To tackle the record-keeping challenges and streamline its ELL program management, LRSD purchased Ellevation in August 2015. Now Dr. Henery lets Ellevation track student progress and says she no longer questions the integrity of the data that schools submit. But the district received much more than efficiencies when it enlisted Ellevation’s help. LRSD needed to make quick and dramatic gains in student achievement and soon recognized that Ellevation could play a central role in overhauling the whole ELL program, including boosting collaboration among administrators, ELL specialists and classroom teachers and helping to improve instruction for ELLs.

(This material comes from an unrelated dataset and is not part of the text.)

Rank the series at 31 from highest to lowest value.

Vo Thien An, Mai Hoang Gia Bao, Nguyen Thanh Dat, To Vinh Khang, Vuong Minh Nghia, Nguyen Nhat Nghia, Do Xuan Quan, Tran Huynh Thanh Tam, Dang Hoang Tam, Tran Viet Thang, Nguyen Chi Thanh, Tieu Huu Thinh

Through the use of Ellevation, the entire culture in LRSD has shifted from being focused on compliance to being focused on improving the quality of instruction. “Once Ellevation was effortlessly handling the tedium of compiling the data, the teachers started saying, ‘Hey, we now have the time to really focus on instruction and use the instructional strategies and activities in Ellevation to differentiate instruction for our ELLs,” says Lupe Pena de Martinez, the ESL/SIOP secondary instructional specialist in LRSD.

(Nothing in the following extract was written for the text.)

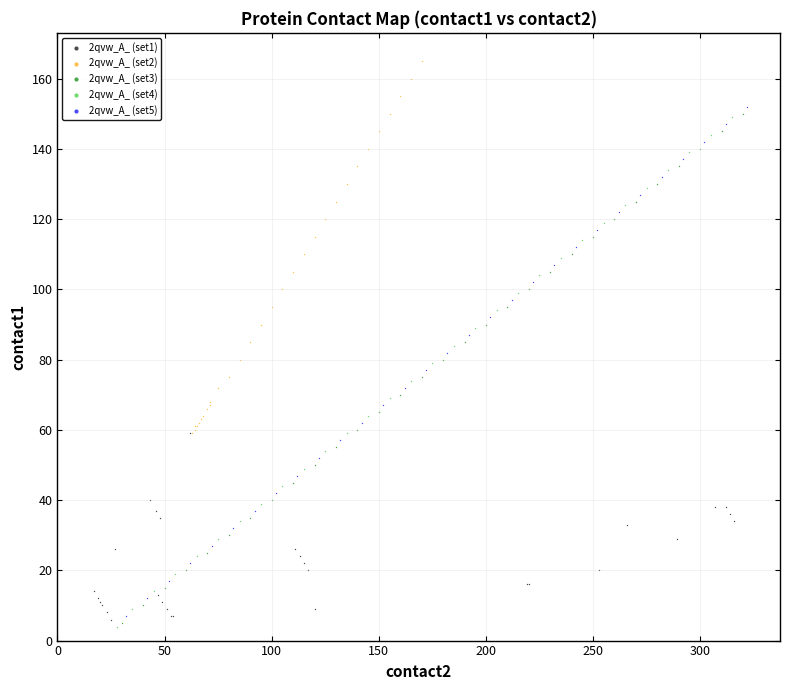

Which series reaches the maximum Y coordinate?

2qvw_A_ (set2)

Jonathan Crossley, principal at one of six schools designated as under “academic distress” in 2015, says teachers in his building use Ellevation to differentiate. “We trust Ellevation and see it not as a program,” he says, “but as an extension of our instructional practices.”
At Crossley’s Baseline Academy, 59 percent of the students are English Language Learners. After implementing Ellevation Strategies, preliminary results are encouraging: 33 percent of students grew one language level on the ELPA21 this year, reversing the trend of declining ELP test scores at the school. Despite having the largest ELL population in the district, Crossley expects Baseline to be the highest achieving school in Southwest Little Rock next year. “The key to school improvement is getting everyone on the same page,” he says. “Ellevation helps schools get on the same page around English Language Learner achievement and has played an important role in the success at Baseline Elementary.”

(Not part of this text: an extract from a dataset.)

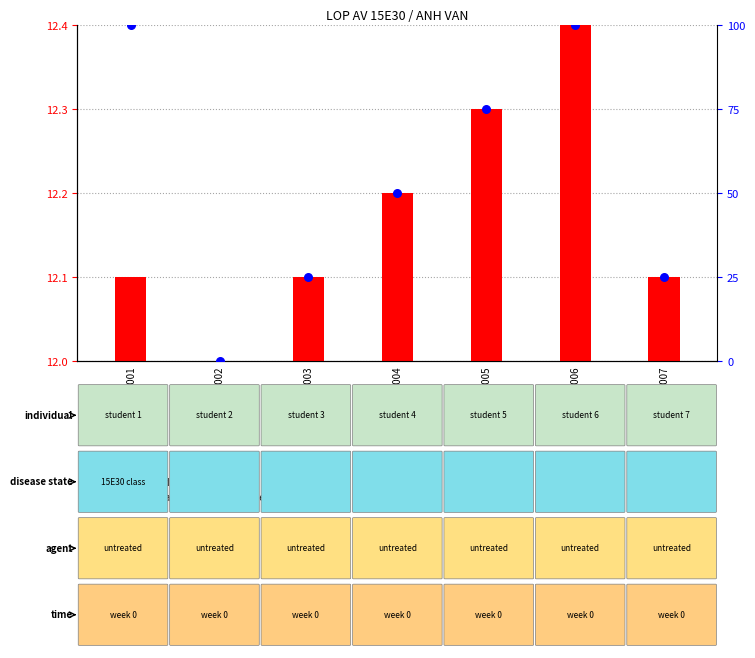

Which series has the largest Y range (max minus min)?

percentile rank within the sample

For Martinez, the kindergarten teacher, Ellevation is making a big impact on her students at Chicot Elementary School, too. “A lot of times we get stuff we can’t really use,” she says. Now, with Ellevation, Martinez can see each student’s strengths and needs and say, “‘OK, this kid has little background knowledge or this kid has trouble with conversations.’ Ellevation makes it so easy by using the data on each student to recommend the strategies and activities teachers should use in their instruction.”
Similar to Baseline, the latest data mirrors the instructional changes at Chicot, where 88.5 percent of students achieved “progressing” or “proficient” scores on the ELPA21 English language assessment this year.
Martinez puts herself in her students’ shoes and considers the confusion they must feel when they don’t understand the language yet are expected to simply soak up academic content. Without Ellevation Strategies, Martinez says, EL students will fall further behind.
“You can’t just pretend they understand. You have to have those language-building Strategies for them,” she says. “That’s your job, to meet them where they are and move them as far as you can.”